此方法使得能够获得直径为1μm~3mm且比表面积相对较高的气凝胶微球。然而,正如利用超临界流体进行干燥这个步骤,其具有需要使用矿物油或有机溶剂(这是昂贵的)这一缺点。
文献US-A1-2012/0286217还描述了合成多孔碳纳米球的方法,其依次包括对诸如间苯二酚-甲醛等前体的混合物添加水,使水与有机溶剂交换,干燥以提取此溶剂,并且将所得气凝胶碳化。
后一种方法具有在干燥步骤之前需要有机溶剂的缺点。此外,气凝胶以可能造成毒性问题的纳米颗粒形式获得。最后,材料的孔隙度是不确定的。
本发明的目的是提供能够直接以微粒的形式形成非整体型有机气凝胶的凝胶状、交联且未干燥的水性聚合物组合物,其在通过简单且廉价的方法获得的同时克服了上述缺点,并且具有不需要使用有机溶剂或超临界干燥的快速干燥。
此目的的实现在于,本申请人刚好发现,出乎意料地,在RF前体和水溶性阳离子型聚电解质P的水性相中预先溶解,然后将通过此溶解获得的预聚物沉淀,随后将预聚物溶液在水中稀释,使得能够获得流变流体化(剪切稀化)物理凝胶的微粒的水性分散液,其通过交联以及随后的简单烘箱干燥而以高产率形成粉末状气凝胶以及其多孔碳的热解物,尽管如此分散,但其孔隙度和比表面积都非常高,并且主要是微孔性的。
因此,基于至少部分由多羟基苯R和甲醛F的缩聚而得的树脂并包含至少一种水溶性阳离子型聚电解质P的本发明的凝胶状、交联且未干燥的水性组合物是由在水性介质中交联的流变流体化物理凝胶微粒的水性分散液形成的组合物。
将注意到,凝胶状微粒分散液形式的本发明的此凝胶状组合物使得能够避免为了满意地干燥现有技术的整体型凝胶而需要的研磨凝胶步骤,并且通过简单的烘箱干燥而直接产生粉状气凝胶。
还将注意到,有利的是,相比于在封闭的模具中实施的上述现有技术的凝胶化过程,此水性分散液能够以减短的时间获得本发明的凝胶状组合物。
术语“凝胶”意图以已知方式指代胶状材料和液体的混合物,其通过胶状溶液的絮凝和聚结自发地或在催化剂的作用下形成。应当注意在化学凝胶和物理凝胶之间进行区分,第一种凝胶具有由于化学反应造成的结构并且在定义上不可逆,而对于第二种凝胶而言,大分子链之间的聚集是可逆的。
──────
将这篇关于气凝胶的节选从"文献US-A1-2012/0"起，到"间获得本发明的凝胶状组合物。"止（包括这两处），重新写出，其中的"有机溶剂"一律改为"有机溶媒"。

» 所列各行:
──────
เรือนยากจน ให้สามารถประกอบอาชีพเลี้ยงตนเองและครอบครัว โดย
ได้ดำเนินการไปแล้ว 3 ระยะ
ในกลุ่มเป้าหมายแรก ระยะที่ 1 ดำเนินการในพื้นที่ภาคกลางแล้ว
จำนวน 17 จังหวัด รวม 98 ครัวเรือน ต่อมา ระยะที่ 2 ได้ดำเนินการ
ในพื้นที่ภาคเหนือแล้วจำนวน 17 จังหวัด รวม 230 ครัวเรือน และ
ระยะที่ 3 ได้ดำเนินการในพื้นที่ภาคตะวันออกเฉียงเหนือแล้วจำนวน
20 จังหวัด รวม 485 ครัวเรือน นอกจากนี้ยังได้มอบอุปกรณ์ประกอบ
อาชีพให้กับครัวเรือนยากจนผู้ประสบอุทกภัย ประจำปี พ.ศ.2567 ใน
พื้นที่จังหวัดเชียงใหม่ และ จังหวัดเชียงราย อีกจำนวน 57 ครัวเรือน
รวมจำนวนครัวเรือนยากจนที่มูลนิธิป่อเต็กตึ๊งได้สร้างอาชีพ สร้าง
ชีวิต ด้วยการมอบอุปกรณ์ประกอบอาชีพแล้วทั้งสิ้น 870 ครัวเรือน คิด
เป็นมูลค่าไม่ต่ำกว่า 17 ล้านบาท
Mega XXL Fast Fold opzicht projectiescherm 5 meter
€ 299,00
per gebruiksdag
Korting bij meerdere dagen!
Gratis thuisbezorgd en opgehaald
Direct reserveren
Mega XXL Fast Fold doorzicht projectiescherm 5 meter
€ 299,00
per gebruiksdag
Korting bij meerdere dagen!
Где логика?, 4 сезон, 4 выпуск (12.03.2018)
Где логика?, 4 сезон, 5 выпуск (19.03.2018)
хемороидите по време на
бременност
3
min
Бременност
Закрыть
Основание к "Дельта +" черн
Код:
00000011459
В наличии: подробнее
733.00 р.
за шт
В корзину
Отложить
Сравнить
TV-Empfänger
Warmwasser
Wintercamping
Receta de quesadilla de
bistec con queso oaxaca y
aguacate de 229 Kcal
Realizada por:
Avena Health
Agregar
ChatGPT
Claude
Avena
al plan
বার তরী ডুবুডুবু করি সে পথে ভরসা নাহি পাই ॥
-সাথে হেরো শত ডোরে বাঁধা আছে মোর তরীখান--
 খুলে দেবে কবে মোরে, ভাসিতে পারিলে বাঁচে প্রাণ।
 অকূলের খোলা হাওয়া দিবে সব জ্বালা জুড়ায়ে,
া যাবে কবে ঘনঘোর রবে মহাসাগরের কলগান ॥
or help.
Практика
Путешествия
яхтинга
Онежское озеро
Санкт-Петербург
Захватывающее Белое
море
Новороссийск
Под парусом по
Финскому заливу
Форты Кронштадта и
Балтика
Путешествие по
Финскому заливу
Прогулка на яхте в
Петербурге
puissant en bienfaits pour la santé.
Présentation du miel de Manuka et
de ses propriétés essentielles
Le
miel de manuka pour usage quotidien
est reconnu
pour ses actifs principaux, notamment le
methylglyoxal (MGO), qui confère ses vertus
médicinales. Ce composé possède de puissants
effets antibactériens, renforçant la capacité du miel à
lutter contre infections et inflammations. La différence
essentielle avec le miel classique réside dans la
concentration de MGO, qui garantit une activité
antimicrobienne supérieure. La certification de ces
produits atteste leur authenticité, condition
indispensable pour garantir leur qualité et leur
──────
» 你的回答:
文献US-A1-2012/0286217还描述了合成多孔碳纳米球的方法,其依次包括对诸如间苯二酚-甲醛等前体的混合物添加水,使水与有机溶媒交换,干燥以提取此溶剂,并且将所得气凝胶碳化。
后一种方法具有在干燥步骤之前需要有机溶媒的缺点。此外,气凝胶以可能造成毒性问题的纳米颗粒形式获得。最后,材料的孔隙度是不确定的。
本发明的目的是提供能够直接以微粒的形式形成非整体型有机气凝胶的凝胶状、交联且未干燥的水性聚合物组合物,其在通过简单且廉价的方法获得的同时克服了上述缺点,并且具有不需要使用有机溶媒或超临界干燥的快速干燥。
此目的的实现在于,本申请人刚好发现,出乎意料地,在RF前体和水溶性阳离子型聚电解质P的水性相中预先溶解,然后将通过此溶解获得的预聚物沉淀,随后将预聚物溶液在水中稀释,使得能够获得流变流体化(剪切稀化)物理凝胶的微粒的水性分散液,其通过交联以及随后的简单烘箱干燥而以高产率形成粉末状气凝胶以及其多孔碳的热解物,尽管如此分散,但其孔隙度和比表面积都非常高,并且主要是微孔性的。
因此,基于至少部分由多羟基苯R和甲醛F的缩聚而得的树脂并包含至少一种水溶性阳离子型聚电解质P的本发明的凝胶状、交联且未干燥的水性组合物是由在水性介质中交联的流变流体化物理凝胶微粒的水性分散液形成的组合物。
将注意到,凝胶状微粒分散液形式的本发明的此凝胶状组合物使得能够避免为了满意地干燥现有技术的整体型凝胶而需要的研磨凝胶步骤,并且通过简单的烘箱干燥而直接产生粉状气凝胶。
还将注意到,有利的是,相比于在封闭的模具中实施的上述现有技术的凝胶化过程,此水性分散液能够以减短的时间获得本发明的凝胶状组合物。